Could you please return each line of the data that has the word "болған"?

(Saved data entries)
--- START ---
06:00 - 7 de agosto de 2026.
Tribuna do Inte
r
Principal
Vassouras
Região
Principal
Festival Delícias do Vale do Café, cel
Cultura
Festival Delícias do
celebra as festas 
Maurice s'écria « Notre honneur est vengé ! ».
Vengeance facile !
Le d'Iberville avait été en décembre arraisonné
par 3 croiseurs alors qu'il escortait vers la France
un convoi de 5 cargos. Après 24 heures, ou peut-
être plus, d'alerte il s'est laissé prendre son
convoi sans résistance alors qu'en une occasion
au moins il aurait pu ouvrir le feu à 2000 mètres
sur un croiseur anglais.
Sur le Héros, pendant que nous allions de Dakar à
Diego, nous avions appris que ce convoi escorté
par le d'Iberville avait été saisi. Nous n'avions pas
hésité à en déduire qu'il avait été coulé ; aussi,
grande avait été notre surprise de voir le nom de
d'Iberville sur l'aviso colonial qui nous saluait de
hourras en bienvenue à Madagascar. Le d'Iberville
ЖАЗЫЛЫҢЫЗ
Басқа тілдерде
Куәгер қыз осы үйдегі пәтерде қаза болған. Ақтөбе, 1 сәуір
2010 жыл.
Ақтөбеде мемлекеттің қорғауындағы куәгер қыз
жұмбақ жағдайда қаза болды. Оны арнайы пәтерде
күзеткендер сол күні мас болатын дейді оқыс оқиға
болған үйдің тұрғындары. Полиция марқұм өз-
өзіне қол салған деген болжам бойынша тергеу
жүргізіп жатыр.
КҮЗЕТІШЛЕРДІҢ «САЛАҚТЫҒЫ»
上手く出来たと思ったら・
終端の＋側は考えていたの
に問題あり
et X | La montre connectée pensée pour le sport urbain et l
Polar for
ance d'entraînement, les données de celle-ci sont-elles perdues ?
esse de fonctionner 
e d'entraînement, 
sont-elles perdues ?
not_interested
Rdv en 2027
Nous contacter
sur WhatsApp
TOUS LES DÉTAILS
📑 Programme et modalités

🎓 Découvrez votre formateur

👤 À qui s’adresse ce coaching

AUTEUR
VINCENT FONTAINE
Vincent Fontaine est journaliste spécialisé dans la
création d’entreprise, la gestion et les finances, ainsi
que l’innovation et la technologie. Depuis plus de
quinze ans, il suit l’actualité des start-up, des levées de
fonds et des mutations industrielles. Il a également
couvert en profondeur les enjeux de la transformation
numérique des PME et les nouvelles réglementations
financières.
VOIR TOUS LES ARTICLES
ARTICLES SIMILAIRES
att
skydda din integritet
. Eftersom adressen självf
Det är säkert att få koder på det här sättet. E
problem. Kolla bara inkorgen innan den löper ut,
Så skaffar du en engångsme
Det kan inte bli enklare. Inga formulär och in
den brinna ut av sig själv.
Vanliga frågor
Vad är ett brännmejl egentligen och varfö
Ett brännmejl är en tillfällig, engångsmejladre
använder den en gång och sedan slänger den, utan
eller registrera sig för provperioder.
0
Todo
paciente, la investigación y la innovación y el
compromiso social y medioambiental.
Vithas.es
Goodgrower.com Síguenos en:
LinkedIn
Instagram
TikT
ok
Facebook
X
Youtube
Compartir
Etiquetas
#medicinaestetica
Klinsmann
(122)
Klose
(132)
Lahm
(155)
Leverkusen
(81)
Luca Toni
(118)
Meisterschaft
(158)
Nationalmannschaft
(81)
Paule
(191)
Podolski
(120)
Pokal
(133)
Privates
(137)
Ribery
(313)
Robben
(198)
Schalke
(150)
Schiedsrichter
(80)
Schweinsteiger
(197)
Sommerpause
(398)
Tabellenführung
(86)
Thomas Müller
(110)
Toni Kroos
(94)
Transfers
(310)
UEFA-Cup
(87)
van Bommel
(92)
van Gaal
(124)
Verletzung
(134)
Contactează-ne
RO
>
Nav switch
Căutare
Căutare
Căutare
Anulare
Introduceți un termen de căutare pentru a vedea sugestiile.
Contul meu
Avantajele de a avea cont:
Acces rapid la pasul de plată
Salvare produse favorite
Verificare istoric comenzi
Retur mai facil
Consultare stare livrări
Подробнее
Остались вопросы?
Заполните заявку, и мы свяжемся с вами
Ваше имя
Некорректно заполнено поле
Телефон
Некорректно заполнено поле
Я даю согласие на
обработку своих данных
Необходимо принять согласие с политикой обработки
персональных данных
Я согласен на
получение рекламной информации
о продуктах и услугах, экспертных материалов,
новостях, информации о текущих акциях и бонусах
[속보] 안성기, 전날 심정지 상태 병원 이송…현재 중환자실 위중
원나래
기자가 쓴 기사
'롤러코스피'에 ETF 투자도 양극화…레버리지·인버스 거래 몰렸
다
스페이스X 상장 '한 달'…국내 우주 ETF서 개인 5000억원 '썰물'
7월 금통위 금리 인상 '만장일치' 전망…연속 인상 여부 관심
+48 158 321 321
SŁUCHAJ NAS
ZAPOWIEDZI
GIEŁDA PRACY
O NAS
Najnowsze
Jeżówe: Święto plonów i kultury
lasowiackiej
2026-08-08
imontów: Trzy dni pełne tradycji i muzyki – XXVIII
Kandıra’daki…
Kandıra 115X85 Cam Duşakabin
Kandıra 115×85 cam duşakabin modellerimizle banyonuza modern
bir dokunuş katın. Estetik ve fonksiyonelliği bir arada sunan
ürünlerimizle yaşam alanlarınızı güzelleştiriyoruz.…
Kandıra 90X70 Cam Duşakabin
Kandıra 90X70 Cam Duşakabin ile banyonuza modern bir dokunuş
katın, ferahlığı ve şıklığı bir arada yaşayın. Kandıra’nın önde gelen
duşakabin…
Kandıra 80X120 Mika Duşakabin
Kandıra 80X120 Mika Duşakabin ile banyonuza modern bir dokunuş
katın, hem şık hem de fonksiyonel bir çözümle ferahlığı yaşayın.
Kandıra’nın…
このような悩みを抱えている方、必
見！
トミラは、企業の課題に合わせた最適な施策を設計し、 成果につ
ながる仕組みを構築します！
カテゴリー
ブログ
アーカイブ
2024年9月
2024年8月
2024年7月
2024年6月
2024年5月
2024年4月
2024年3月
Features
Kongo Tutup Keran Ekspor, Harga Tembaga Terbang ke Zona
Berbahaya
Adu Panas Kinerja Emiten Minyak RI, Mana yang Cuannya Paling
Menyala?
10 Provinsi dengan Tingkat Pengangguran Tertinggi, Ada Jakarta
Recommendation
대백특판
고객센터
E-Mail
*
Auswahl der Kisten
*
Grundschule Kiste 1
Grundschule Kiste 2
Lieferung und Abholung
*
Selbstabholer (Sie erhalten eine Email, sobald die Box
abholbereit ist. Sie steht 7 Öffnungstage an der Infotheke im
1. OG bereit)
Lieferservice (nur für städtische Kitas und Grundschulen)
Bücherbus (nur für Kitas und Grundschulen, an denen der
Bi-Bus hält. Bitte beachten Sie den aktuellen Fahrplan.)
--- END ---
● TASK ANSWER:
Куәгер қыз осы үйдегі пәтерде қаза болған. Ақтөбе, 1 сәуір
болған үйдің тұрғындары. Полиция марқұм өз-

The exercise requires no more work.